The Adrian Loveridge Column–“Tourism for Present and Future”
‘Tourism for Present and Future Generations’ is the publicized mission statement for the start of Tourism Week 2017 this week.
Despite this country being among the earliest pioneers of tourism within the region, after five decades in the industry, I sometime wonder if ‘we’ collectively have lived up to the role models required to inspire the younger generations to come. Have we really given sufficient encouragement and support to ensure they bring a new dimension and dynamism to the sector?
At the time, I silently questioned the logic, potentially increased costs and possible duplication in forming two new, but separately functioning and product national agencies. In hindsight, it appears to have worked very well. Of course, it is often down to the people who lead and their ability to motivate those around them.
No one can reasonably question that the Barbados Tourism Product Authority has been incredibly proactive and has made substantial efforts to involve every sector of tourism and the communities they operate in.
This Thursday they will host the Tourism Career Showcase between 10am and 7pm at the Lloyd Erskine Sandiford Centre. Entrance is free and I encourage all those even vaguely considering a career in tourism to visit and interact with the diverse industry partners slated to be in attendence.

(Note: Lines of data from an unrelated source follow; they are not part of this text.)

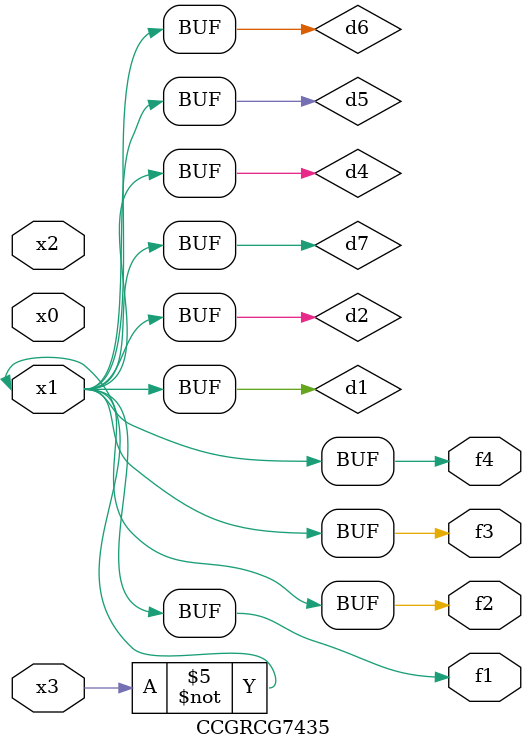
<source format=v>
module CCGRCG7435(
	input x0, x1, x2, x3,
	output f1, f2, f3, f4
);

	wire d1, d2, d3, d4, d5, d6, d7;

	not (d1, x3);
	buf (d2, x1);
	xnor (d3, d1, d2);
	nor (d4, d1);
	buf (d5, d1, d2);
	buf (d6, d4, d5);
	nand (d7, d4);
	assign f1 = d6;
	assign f2 = d7;
	assign f3 = d6;
	assign f4 = d6;
endmodule

</source>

From my own personal experience, I cannot imagine another career which would have allowed me to visit and work in over 70 countries globally and meet some of the most interesting people on the planet, including Presidents, Prime Minister, other Ministers of Government, bestseller authors, scientists, architects, film stars, musicians, life saving surgeons and a myriad of achievers.

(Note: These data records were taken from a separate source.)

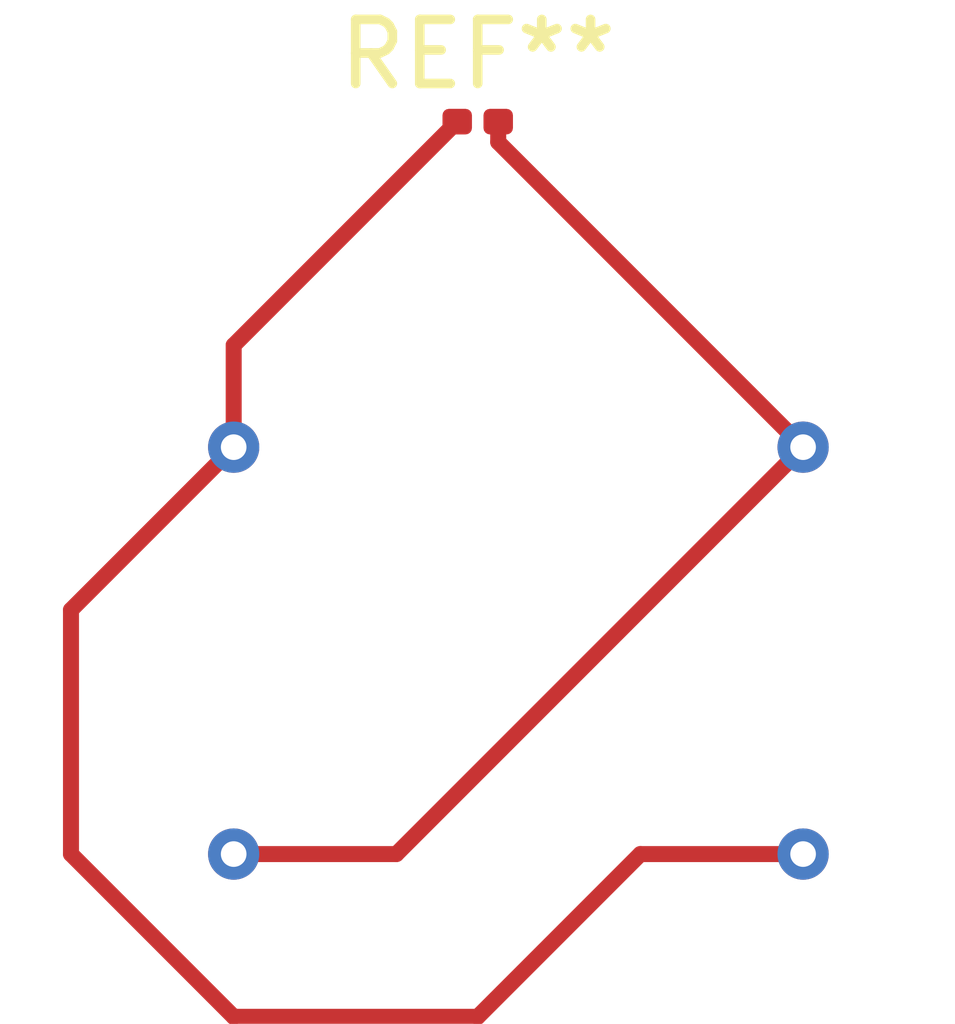
<source format=kicad_pcb>
(kicad_pcb (version 20171130) (host pcbnew 5.1.10-88a1d61d58~90~ubuntu20.04.1)

  (general
    (thickness 1.6)
    (drawings 0)
    (tracks 16)
    (zones 0)
    (modules 1)
    (nets 1)
  )

  (page A4)
  (layers
    (0 F.Cu signal)
    (31 B.Cu signal)
    (32 B.Adhes user)
    (33 F.Adhes user)
    (34 B.Paste user)
    (35 F.Paste user)
    (36 B.SilkS user)
    (37 F.SilkS user)
    (38 B.Mask user)
    (39 F.Mask user)
    (40 Dwgs.User user)
    (41 Cmts.User user)
    (42 Eco1.User user)
    (43 Eco2.User user)
    (44 Edge.Cuts user)
    (45 Margin user)
    (46 B.CrtYd user)
    (47 F.CrtYd user)
    (48 B.Fab user)
    (49 F.Fab user)
  )

  (setup
    (last_trace_width 0.25)
    (trace_clearance 0.2)
    (zone_clearance 0.508)
    (zone_45_only no)
    (trace_min 0.2)
    (via_size 0.8)
    (via_drill 0.4)
    (via_min_size 0.4)
    (via_min_drill 0.3)
    (uvia_size 0.3)
    (uvia_drill 0.1)
    (uvias_allowed no)
    (uvia_min_size 0.2)
    (uvia_min_drill 0.1)
    (edge_width 0.05)
    (segment_width 0.2)
    (pcb_text_width 0.3)
    (pcb_text_size 1.5 1.5)
    (mod_edge_width 0.12)
    (mod_text_size 1 1)
    (mod_text_width 0.15)
    (pad_size 1.524 1.524)
    (pad_drill 0.762)
    (pad_to_mask_clearance 0)
    (aux_axis_origin 0 0)
    (visible_elements FFFFFF7F)
    (pcbplotparams
      (layerselection 0x010fc_ffffffff)
      (usegerberextensions false)
      (usegerberattributes true)
      (usegerberadvancedattributes true)
      (creategerberjobfile true)
      (excludeedgelayer true)
      (linewidth 0.100000)
      (plotframeref false)
      (viasonmask false)
      (mode 1)
      (useauxorigin false)
      (hpglpennumber 1)
      (hpglpenspeed 20)
      (hpglpendiameter 15.000000)
      (psnegative false)
      (psa4output false)
      (plotreference true)
      (plotvalue true)
      (plotinvisibletext false)
      (padsonsilk false)
      (subtractmaskfromsilk false)
      (outputformat 1)
      (mirror false)
      (drillshape 1)
      (scaleselection 1)
      (outputdirectory ""))
  )

  (net 0 "")

  (net_class Default "This is the default net class."
    (clearance 0.2)
    (trace_width 0.25)
    (via_dia 0.8)
    (via_drill 0.4)
    (uvia_dia 0.3)
    (uvia_drill 0.1)
  )

  (module Resistor_SMD:R_0201_0603Metric (layer F.Cu) (tedit 5F68FEEE) (tstamp 611E9A6E)
    (at 97.79 62.23)
    (descr "Resistor SMD 0201 (0603 Metric), square (rectangular) end terminal, IPC_7351 nominal, (Body size source: https://www.vishay.com/docs/20052/crcw0201e3.pdf), generated with kicad-footprint-generator")
    (tags resistor)
    (attr smd)
    (fp_text reference REF** (at 0 -1.05) (layer F.SilkS)
      (effects (font (size 1 1) (thickness 0.15)))
    )
    (fp_text value R_0201_0603Metric (at 0 1.05) (layer F.Fab)
      (effects (font (size 1 1) (thickness 0.15)))
    )
    (fp_text user %R (at 0 -0.68) (layer F.Fab)
      (effects (font (size 0.25 0.25) (thickness 0.04)))
    )
    (fp_line (start -0.3 0.15) (end -0.3 -0.15) (layer F.Fab) (width 0.1))
    (fp_line (start -0.3 -0.15) (end 0.3 -0.15) (layer F.Fab) (width 0.1))
    (fp_line (start 0.3 -0.15) (end 0.3 0.15) (layer F.Fab) (width 0.1))
    (fp_line (start 0.3 0.15) (end -0.3 0.15) (layer F.Fab) (width 0.1))
    (fp_line (start -0.7 0.35) (end -0.7 -0.35) (layer F.CrtYd) (width 0.05))
    (fp_line (start -0.7 -0.35) (end 0.7 -0.35) (layer F.CrtYd) (width 0.05))
    (fp_line (start 0.7 -0.35) (end 0.7 0.35) (layer F.CrtYd) (width 0.05))
    (fp_line (start 0.7 0.35) (end -0.7 0.35) (layer F.CrtYd) (width 0.05))
    (pad 2 smd roundrect (at 0.32 0) (size 0.46 0.4) (layers F.Cu F.Mask) (roundrect_rratio 0.25))
    (pad 1 smd roundrect (at -0.32 0) (size 0.46 0.4) (layers F.Cu F.Mask) (roundrect_rratio 0.25))
    (pad "" smd roundrect (at 0.345 0) (size 0.318 0.36) (layers F.Paste) (roundrect_rratio 0.25))
    (pad "" smd roundrect (at -0.345 0) (size 0.318 0.36) (layers F.Paste) (roundrect_rratio 0.25))
    (model ${KISYS3DMOD}/Resistor_SMD.3dshapes/R_0201_0603Metric.wrl
      (at (xyz 0 0 0))
      (scale (xyz 1 1 1))
      (rotate (xyz 0 0 0))
    )
  )

  (via (at 93.98 67.31) (size 0.8) (drill 0.4) (layers F.Cu B.Cu) (net 0))
  (via (at 102.87 67.31) (size 0.8) (drill 0.4) (layers F.Cu B.Cu) (net 0))
  (via (at 102.87 73.66) (size 0.8) (drill 0.4) (layers F.Cu B.Cu) (net 0))
  (via (at 93.98 73.66) (size 0.8) (drill 0.4) (layers F.Cu B.Cu) (net 0))
  (segment (start 93.98 65.72) (end 97.47 62.23) (width 0.25) (layer F.Cu) (net 0))
  (segment (start 93.98 67.31) (end 93.98 65.72) (width 0.25) (layer F.Cu) (net 0))
  (segment (start 98.11 62.55) (end 102.87 67.31) (width 0.25) (layer F.Cu) (net 0))
  (segment (start 98.11 62.23) (end 98.11 62.55) (width 0.25) (layer F.Cu) (net 0))
  (segment (start 96.52 73.66) (end 102.87 67.31) (width 0.25) (layer F.Cu) (net 0))
  (segment (start 93.98 73.66) (end 96.52 73.66) (width 0.25) (layer F.Cu) (net 0))
  (segment (start 102.87 73.66) (end 100.33 73.66) (width 0.25) (layer F.Cu) (net 0))
  (segment (start 100.33 73.66) (end 97.79 76.2) (width 0.25) (layer F.Cu) (net 0))
  (segment (start 97.79 76.2) (end 93.98 76.2) (width 0.25) (layer F.Cu) (net 0))
  (segment (start 93.98 76.2) (end 91.44 73.66) (width 0.25) (layer F.Cu) (net 0))
  (segment (start 91.44 69.85) (end 93.98 67.31) (width 0.25) (layer F.Cu) (net 0))
  (segment (start 91.44 73.66) (end 91.44 69.85) (width 0.25) (layer F.Cu) (net 0))

)

</source>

Plus a proven ability in tourism allows almost unlimited geographical employment opportunities worldwide. We moan occasionally about foreign chefs coming to work on our shores, but this is part of the critical experience process. In fairness, a Barbadian chef working overseas and returning with additional skills, will do more than most can imagine, to enhance our product offerings and make our destination more attractive both locally and internationally.

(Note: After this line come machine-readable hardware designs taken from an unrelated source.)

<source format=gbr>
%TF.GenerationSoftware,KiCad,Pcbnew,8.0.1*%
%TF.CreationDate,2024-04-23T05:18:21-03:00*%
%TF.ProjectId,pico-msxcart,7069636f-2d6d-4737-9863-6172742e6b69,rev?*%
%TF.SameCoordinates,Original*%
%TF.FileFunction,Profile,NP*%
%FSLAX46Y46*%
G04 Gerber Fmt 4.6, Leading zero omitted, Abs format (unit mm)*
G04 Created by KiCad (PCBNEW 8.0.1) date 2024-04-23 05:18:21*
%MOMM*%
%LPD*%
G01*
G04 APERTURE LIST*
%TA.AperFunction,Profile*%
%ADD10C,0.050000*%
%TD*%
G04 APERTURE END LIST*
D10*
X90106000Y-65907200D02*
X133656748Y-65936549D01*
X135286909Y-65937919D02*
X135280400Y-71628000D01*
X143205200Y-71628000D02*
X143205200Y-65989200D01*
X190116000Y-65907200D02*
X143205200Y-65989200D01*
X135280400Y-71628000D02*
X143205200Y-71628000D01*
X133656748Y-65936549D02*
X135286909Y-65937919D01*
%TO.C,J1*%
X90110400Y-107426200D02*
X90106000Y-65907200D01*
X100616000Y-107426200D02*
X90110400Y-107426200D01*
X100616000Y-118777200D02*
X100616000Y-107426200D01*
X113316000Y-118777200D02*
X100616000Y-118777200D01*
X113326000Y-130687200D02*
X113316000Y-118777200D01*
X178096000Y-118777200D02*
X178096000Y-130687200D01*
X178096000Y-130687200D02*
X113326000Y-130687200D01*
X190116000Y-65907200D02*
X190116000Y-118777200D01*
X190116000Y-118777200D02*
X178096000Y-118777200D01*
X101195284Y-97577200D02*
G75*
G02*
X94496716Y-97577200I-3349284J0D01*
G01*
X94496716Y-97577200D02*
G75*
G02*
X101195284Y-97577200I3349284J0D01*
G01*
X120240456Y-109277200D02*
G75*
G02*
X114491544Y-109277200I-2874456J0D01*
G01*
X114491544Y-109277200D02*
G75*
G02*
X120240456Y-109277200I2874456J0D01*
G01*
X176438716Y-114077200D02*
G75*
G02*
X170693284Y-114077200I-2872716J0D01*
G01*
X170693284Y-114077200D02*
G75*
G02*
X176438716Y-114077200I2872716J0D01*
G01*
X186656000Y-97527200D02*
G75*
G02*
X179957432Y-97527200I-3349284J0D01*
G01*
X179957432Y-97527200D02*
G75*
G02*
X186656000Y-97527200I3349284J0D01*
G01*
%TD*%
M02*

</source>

Over the years, I have never said no to requests by aspiring hospitality college or university students wanting to share my experiences. Not for a second, because I believe I have all the solutions. That simply would not be true, but more to repay the kindness and advice I was freely given in my early days. I have enormous pride that one of those students went on to become the Chief Executive Officer of our largest hotel group and have taken, through his acquired skills, that company to the next level.
Ultimately for those even considering a career in tourism, it is about human interaction and the ability to communicate with people, whether guests or fellow employees. If you don’t like your fellow ‘man’ and genuinely want to do all you can to ensure they have a holiday of a lifetime and wish to return to our island year after year, then I strongly suggest you chose another profession.
Hopefully we will see you at LESC this Thursday.